Se lo explicarían a los rusos cuando encontraran a Iván.
—Todo tranquilo —dijo Roberto el Zorro—. ¡Oh, qué tranquilo está todo! No es posible explicarle nada al grueso de nuestra fuerza, porque el traductor está en otra parte. ¡Qué estupendo planeamiento y coordinación! Os deseo suerte. La necesitaremos.
—Pero excedemos a los psiclos —dijo Jonnie.
—¿Qué? —exclamó Roberto el Zorro—. Hay más de cien y sólo somos unos cincuenta.
—Eso es lo que quiero decir —dijo Jonnie—. ¡Los excedemos en la mitad por uno!
Lo comprendieron y algunos rusos cuyo inglés era más avanzado explicaron el chiste a los otros. Todos rieron. La lluvia los había deprimido. Ahora se sentían mejor.
Jonnie se dirigía hacia el remolque donde lo esperaban un escocés y cuatro rusos, uno de ellos conductor, cuando un movimiento en el avión le llamó la atención. Era Bittie Mac Leod, preparado para irse con él, rodeado por el equipo.
Jonnie no deseaba esto. La batalla que se avecinaba no era muy a propósito para llevar al muchacho. Pero había un problema: el orgullo del chico. Jonnie pensó rápido. ¡Esto era casi más difícil de resolver que las tácticas de combate!
El mundo de Bittie estaba poblado de romances de dos mil años de antigüedad, cuando la caballería estaba en su apogeo, con dragones que exhalaban fuego por las narices, caballeros puros y bellas damiselas secuestradas. Eso no tenía nada de malo. Era un muchachito muy dulce y su mayor ambición era crecer y transformarse en un hombre como Dunneldeen o él mismo. Eso tampoco tenía nada de malo. Pero se arriesgaba a que sus sueños colisionaran con las brutales realidades de este mundo en el cual luchaban, un mundo con su propia marca de dragones.

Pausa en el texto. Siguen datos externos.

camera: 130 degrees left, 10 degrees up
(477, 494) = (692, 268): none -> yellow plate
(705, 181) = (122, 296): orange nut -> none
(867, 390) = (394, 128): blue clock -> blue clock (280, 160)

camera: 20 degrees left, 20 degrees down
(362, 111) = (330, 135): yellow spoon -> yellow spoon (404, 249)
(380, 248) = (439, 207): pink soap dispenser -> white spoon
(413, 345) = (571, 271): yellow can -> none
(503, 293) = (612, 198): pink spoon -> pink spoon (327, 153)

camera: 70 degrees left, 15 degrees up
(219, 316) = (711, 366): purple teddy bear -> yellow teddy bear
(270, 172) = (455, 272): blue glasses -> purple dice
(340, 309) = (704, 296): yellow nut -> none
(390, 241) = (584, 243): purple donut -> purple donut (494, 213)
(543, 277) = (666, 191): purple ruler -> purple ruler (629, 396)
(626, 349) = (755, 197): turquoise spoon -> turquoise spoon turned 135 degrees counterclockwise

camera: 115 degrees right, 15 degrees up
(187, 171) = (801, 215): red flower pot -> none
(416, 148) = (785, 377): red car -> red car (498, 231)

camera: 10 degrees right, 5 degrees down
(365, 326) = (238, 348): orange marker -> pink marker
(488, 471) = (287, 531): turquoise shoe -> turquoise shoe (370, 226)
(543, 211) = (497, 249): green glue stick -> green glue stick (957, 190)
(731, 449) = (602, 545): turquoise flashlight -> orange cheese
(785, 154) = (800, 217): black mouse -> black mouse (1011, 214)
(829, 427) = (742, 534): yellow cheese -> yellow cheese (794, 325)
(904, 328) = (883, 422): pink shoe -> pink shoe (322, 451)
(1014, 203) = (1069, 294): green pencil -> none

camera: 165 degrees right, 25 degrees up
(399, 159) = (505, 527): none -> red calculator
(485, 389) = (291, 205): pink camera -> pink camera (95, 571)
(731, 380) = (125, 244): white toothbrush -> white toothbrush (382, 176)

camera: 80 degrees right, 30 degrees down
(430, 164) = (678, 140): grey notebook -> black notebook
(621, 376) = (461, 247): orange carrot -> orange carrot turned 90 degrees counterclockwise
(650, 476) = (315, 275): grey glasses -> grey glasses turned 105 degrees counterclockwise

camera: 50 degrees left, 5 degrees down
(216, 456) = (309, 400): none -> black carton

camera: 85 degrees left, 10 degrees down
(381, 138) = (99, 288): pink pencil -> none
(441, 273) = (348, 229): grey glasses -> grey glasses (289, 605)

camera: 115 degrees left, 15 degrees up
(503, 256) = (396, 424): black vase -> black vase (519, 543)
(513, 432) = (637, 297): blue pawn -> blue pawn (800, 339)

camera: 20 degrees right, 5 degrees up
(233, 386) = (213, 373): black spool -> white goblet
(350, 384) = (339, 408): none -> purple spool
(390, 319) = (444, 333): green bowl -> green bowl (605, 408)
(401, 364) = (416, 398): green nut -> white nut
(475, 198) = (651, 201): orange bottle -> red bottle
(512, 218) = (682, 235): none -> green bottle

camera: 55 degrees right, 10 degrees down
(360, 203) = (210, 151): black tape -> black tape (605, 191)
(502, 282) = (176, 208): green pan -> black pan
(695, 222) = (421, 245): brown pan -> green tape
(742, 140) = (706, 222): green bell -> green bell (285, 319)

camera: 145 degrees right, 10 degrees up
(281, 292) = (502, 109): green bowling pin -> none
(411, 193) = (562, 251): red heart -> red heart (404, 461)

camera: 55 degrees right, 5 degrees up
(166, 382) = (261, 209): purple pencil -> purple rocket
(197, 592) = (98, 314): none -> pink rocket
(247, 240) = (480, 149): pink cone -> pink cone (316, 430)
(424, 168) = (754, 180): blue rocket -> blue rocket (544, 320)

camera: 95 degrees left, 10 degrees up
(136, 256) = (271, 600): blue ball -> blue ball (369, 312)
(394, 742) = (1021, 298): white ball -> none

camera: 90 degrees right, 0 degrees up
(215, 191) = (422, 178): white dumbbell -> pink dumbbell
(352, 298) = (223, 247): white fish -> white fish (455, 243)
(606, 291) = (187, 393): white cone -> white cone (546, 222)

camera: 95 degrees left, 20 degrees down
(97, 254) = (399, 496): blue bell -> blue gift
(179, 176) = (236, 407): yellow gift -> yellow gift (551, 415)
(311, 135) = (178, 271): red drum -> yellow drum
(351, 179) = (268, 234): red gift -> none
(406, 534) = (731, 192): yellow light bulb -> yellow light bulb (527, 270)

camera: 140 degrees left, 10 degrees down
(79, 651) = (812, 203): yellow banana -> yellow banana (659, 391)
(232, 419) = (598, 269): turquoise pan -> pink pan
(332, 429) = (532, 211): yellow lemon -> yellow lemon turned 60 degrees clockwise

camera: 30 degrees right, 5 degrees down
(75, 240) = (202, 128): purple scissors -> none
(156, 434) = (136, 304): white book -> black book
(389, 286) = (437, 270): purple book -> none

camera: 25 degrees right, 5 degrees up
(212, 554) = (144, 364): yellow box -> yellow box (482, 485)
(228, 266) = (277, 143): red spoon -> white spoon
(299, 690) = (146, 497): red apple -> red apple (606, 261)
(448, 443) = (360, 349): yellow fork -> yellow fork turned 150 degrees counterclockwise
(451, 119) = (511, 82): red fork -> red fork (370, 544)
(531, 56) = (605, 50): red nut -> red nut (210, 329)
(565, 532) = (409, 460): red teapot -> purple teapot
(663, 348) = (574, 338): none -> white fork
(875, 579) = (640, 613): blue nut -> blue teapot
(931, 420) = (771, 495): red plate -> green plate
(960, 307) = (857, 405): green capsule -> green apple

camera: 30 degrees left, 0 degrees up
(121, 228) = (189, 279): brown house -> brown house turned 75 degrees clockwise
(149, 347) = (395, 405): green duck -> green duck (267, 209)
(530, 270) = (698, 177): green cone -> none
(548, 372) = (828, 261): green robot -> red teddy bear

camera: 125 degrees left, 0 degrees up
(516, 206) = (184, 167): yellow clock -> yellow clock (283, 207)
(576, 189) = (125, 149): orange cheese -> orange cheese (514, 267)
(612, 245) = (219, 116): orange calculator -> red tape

Si no se le protegía, no viviría para ser como el «príncipe» Dunneldeen o como «sir» Jonnie. Pero estaba el problema de su orgullo. Y ahora se notaba cuando vio detenerse a Jonnie, cuando vio en sus fríos ojos azules que buscaba una excusa para decir no.
A toda prisa, Jonnie sacó de un asiento una radio de minero y la depositó en las manos del muchacho. Jonnie señaló la que tenía en su cinturón. Se acercó mucho a la oreja de Bittie y susurró:
—Necesito en este avión un contacto fiable que, una vez iniciada la batalla, pueda decirme si algo va mal. No la uses hasta que se dispare el primer tiro. Pero si después de eso hay algo que no funciona, me lo dices de prisa —y se llevó un dedo a los labios.
Instantáneamente, Bittie resplandeció, con aire de conspirador. Asintió.
—¡Oh, sí, sir Jonnie! —y volvió a ocultarse en el avión.
Jonnie cojeó por el camino empapado en dirección al remolque. Estaba allí con sus luces penetrando las cortinas de lluvia. Revisó su tripulación, entró e hizo un gesto al conductor.
El remolque, con su plataforma volante y el mortero, rugió, apagando con su ruido la pelea de las fieras en la selva.
Salían con un camión para combatir con tanques.